15 Aug 2021

Foreign Affairs considers how to help NZers in Afghanistan as cities fall to Taliban

4:42 pm on 15 August 2021

The foreign affairs Ministry (MFAT) is looking into how to help New Zealanders who are in Afghanistan as more cities fall under control of the Taliban.

A Taliban fighter holds a rocket-propelled grenade (RPG) along the roadside in Herat, Afghanistan's third biggest city, after government forces pulled out the day before following weeks of being under siege. (Photo by - / AFP)

The Taliban now controls much of Afghanistan, pictured a Taliban fighter with a rocket-propelled grenade in Herat. Photo: AFP

New Zealand does not have diplomatic staff in Afghanistan, but the Government said 17 New Zealanders have registered as living there, though there may be others who have not registered.
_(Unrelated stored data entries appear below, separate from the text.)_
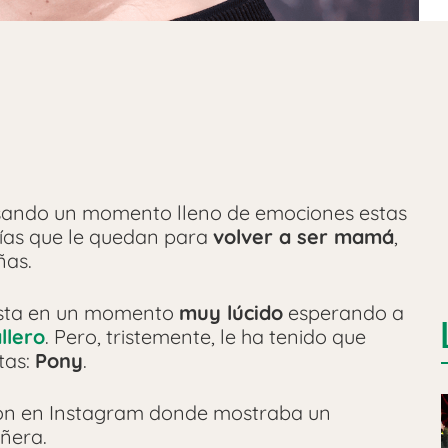
sando un momento lleno de emociones estas
días que le quedan para
volver a ser mamá
,
ñas.
sta en un momento
muy lúcido
esperando a
llero
. Pero, tristemente, le ha tenido que
tas:
Pony
.
ción en Instagram donde mostraba un
añera.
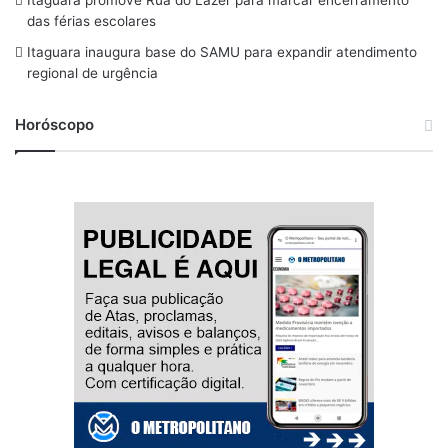
m
das férias escolares
Itaguara inaugura base do SAMU para expandir atendimento
regional de urgência
Horóscopo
More than half of the country has now been captured by Taliban fighters, including most regional capitals, as US-led forces leave the country.
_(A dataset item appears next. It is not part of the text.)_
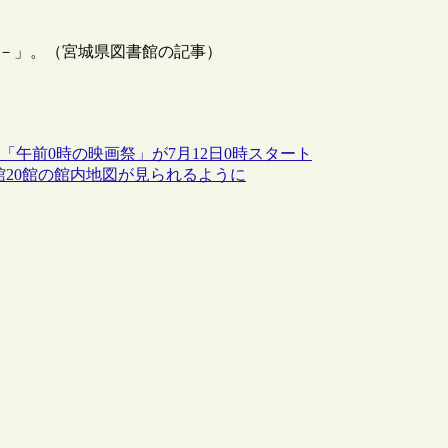
Ⅱ－」。（宮城県図書館の記事）
「午前0時の映画祭」が7月12日0時スタート
美術館20館の館内地図が見られるように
Taliban fighters are moving closer to the capital Kabul, and have just captured Mazar-i-Sharif, the last major city in northern Afghanistan which was an anti-Taliban bastion and had been under government control.

Hundreds of thousands of people have been displaced, and western countries are scrambling to make plans to evacuate their citizens.
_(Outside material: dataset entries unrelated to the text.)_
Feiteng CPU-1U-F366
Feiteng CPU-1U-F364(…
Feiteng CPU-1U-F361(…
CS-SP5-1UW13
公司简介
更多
MFAT said it was crucial New Zealanders in Afghanistan registered with them at safetravel.govt.nz, and update them if their plans change or they are able to leave the country.

It was "exploring options" to assist those in Afghanistan, including by helping secure commercial flights for those who want to leave.

They were also talking with other governments whose citizens are trying to leave.

The Australian government has plans to send RAAF airplanes to bring diplomatic staff home, as well as interpreters and contractors who served alongside their troops.

Their planes are expected to arrive in Kabul as early as this week to begin the evacuation, that will be coordinated with the arrival of US and British security forces.

US President Joe Biden has faced international and domestic criticism for America's hasty retreat from Afghanistan, with British defence secretary Ben Wallace saying it risked returning the war-torn country to a breeding ground for terrorism.

The Taliban's breakneck advance towards Kabul has forced a rethink from the US on its continued diplomatic presence in Afghanistan.

The US will deploy 3000 troops to secure evacuations of US embassy staff from Kabul's green zone. Britain will do the same, sending about 600 troops on a short-term mission, and Canada will dispatch special force soldiers.